The Watkins Glen Refinery of US Salt is located on the shore of Seneca Lake in the heart of New York State’s Finger Lakes region and has been in business over 100 years. The area is widely known for its beautiful mountains and valleys, streams and lakes, gorges and waterfalls. The refinery has been built over one of the area’s unseen natural assets - a rich underground supply of salt. Water needed for the plant’s operations comes from Seneca Lake, a 40-mile long body of fresh water.
Wells at the Watkins Glen Refinery extend into the earth’s crust more than a half mile to tap a sprawling deposit of underground salt. In New York State, the deposit extends from Madison County in the east to Erie County in the west. The same deposit spreads into Pennsylvania, West Virginia, Ohio, Michigan, and Ontario. It was created by the evaporation of sea water more than 300 million years ago - a time when the seas were inhabited only by primitive fish and shelled ocean life.
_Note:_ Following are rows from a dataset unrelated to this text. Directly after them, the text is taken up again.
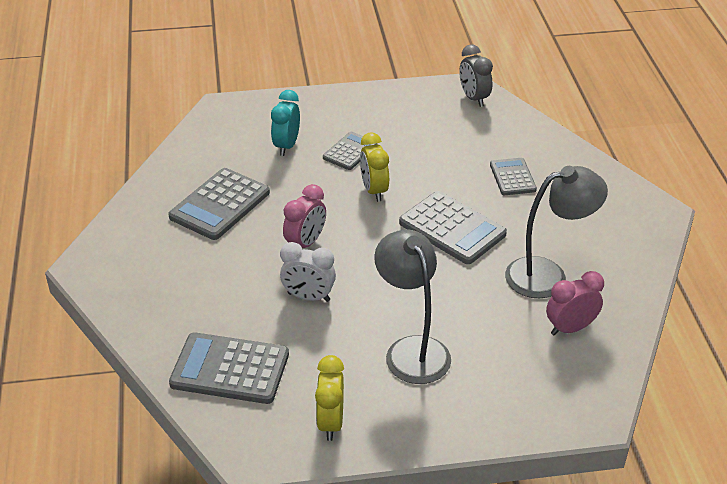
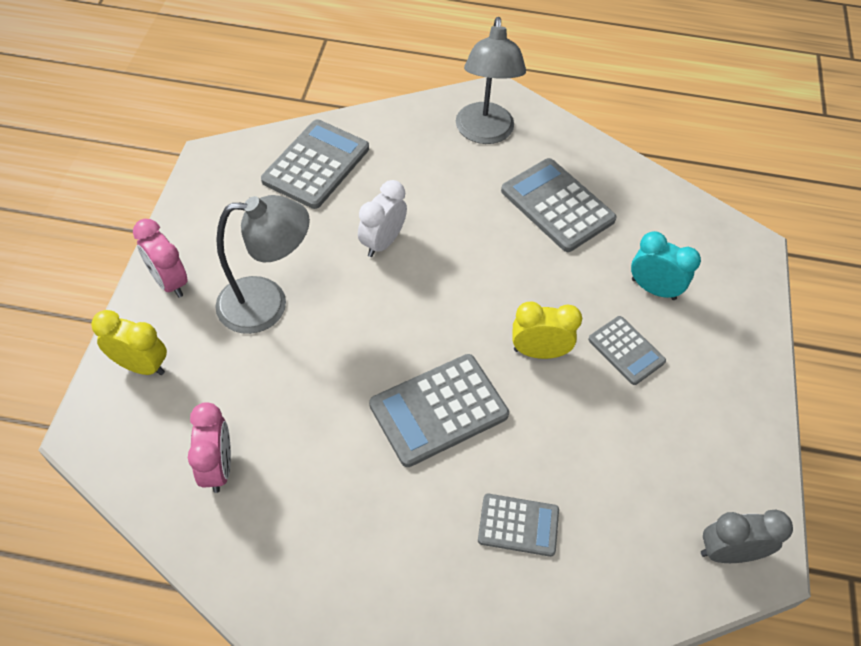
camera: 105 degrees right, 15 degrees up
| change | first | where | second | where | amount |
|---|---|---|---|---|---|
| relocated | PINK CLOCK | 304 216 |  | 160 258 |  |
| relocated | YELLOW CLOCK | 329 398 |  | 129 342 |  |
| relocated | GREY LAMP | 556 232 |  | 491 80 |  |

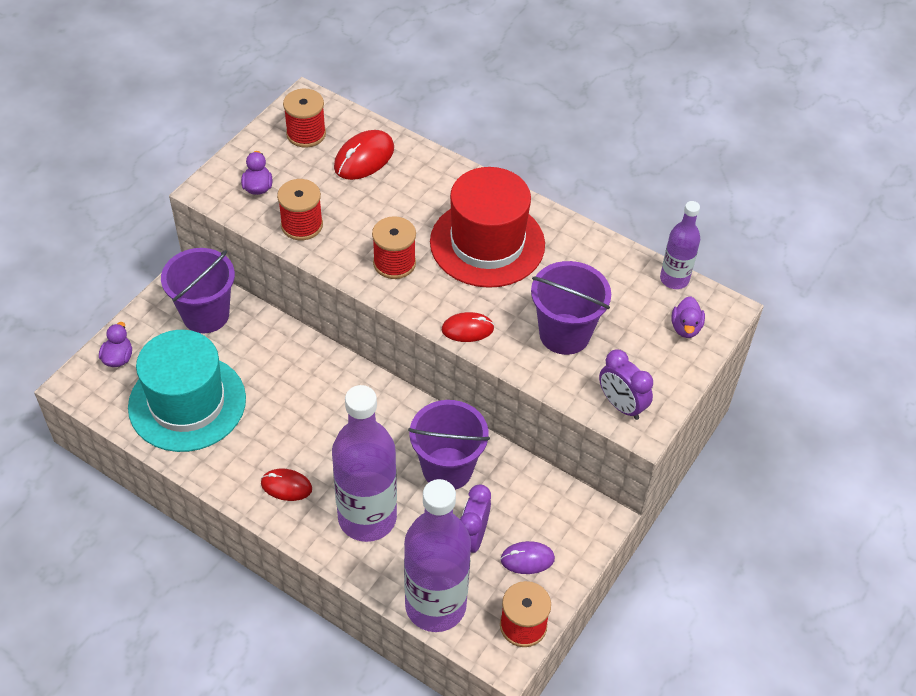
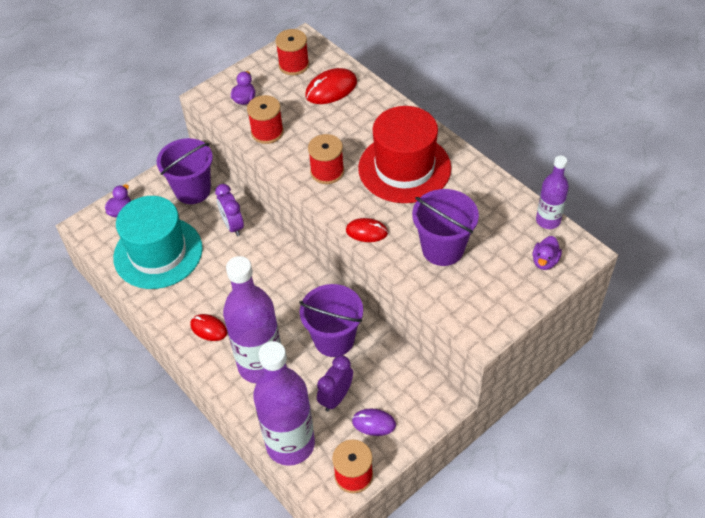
camera: 20 degrees right, 0 degrees up
| change | first | where | second | where | amount |
|---|---|---|---|---|---|
| relocated | PURPLE CLOCK | 626 385 |  | 229 210 |  |

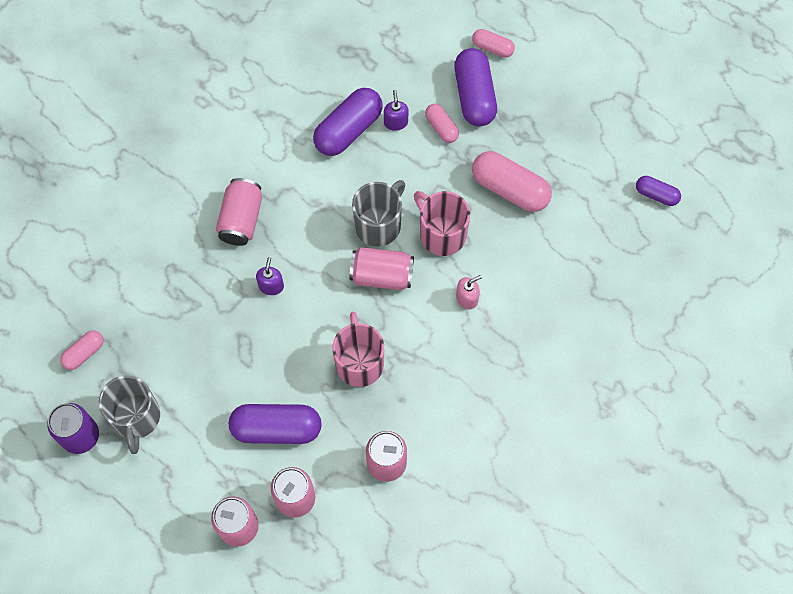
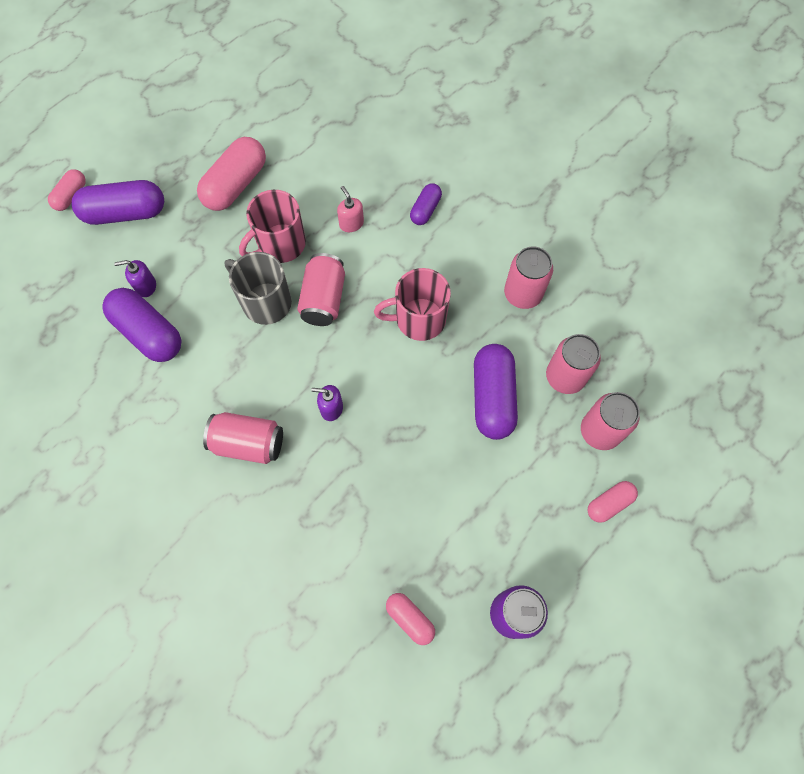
camera: 90 degrees left, 0 degrees up
| change | first | where | second | where | amount |
|---|---|---|---|---|---|
| missing | GREY MUG | 129 414 |  |  |  |
| relocated | PINK CAPSULE | 442 123 |  | 613 502 |  |
| relocated | PURPLE CAPSULE | 658 191 |  | 426 204 |  |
Movement in the earth’s crust has tilted the bed to the south. This is evident from the records of wells drilled for oil, gas, salt, and other minerals. At Geneva, N.Y. the salt occurs 200 feet below sea level, and at Pittsburgh, PA., it is 6,500 feet below sea level. Fifteen to 20 individual layers of salt varying in thickness from two feet to 150 feet lie under the Watkins Glen plant. The total thickness of salt formed by these layers varies from 350 feet to 450 feet.
Salt
was discovered in Watkins Glen in 1882.
During that year the Watkins Oil Well
Company was organized to drill for
petroleum, gas, salt or other minerals.
The company drilled a well on the
hillside west of Watkins Glen, on the site
of a spring which the Indians knew had
medicinal properties.
In September 1882 the Watkins Oil
Well Company reported that, at 1,513 feet
below the surface, it had reached a
sufficient flow of brine to make salt.
This
discovery was the basis for today’s
huge Watkins Glen Refinery.
Even though the salt deposit
at Watkins Glen had been discovered
in 1882, it wasn’t until eight years
later that the first brine-producing
well was put to actual use.
Impurities in the brine had
made it difficult to dry the salt.
Successful commercial
production of salt from the huge
underground beds was slow to
develop.
The first real producer of
salt in Schuyler County, N.Y., was
the Glen Salt Company.
It drilled wells on property
at Watkins Glen, now owned by US
Salt.
The
Glen Salt Company drilled
its first well in 1893,
struck salt at 1,841 feet
from the surface, and
stopped drilling at 1,902
feet without reaching the
bottom of the salt bed.
In 1894 a second well
was dug through 102 feet of
solid salt without hitting
the bottom of the bed.
A third well was dug
two years later.
This well stopped at
1,927 feet, still in solid
salt.
There was no question now. Salt was available in what appeared to be in unlimited quantities - just for the drilling.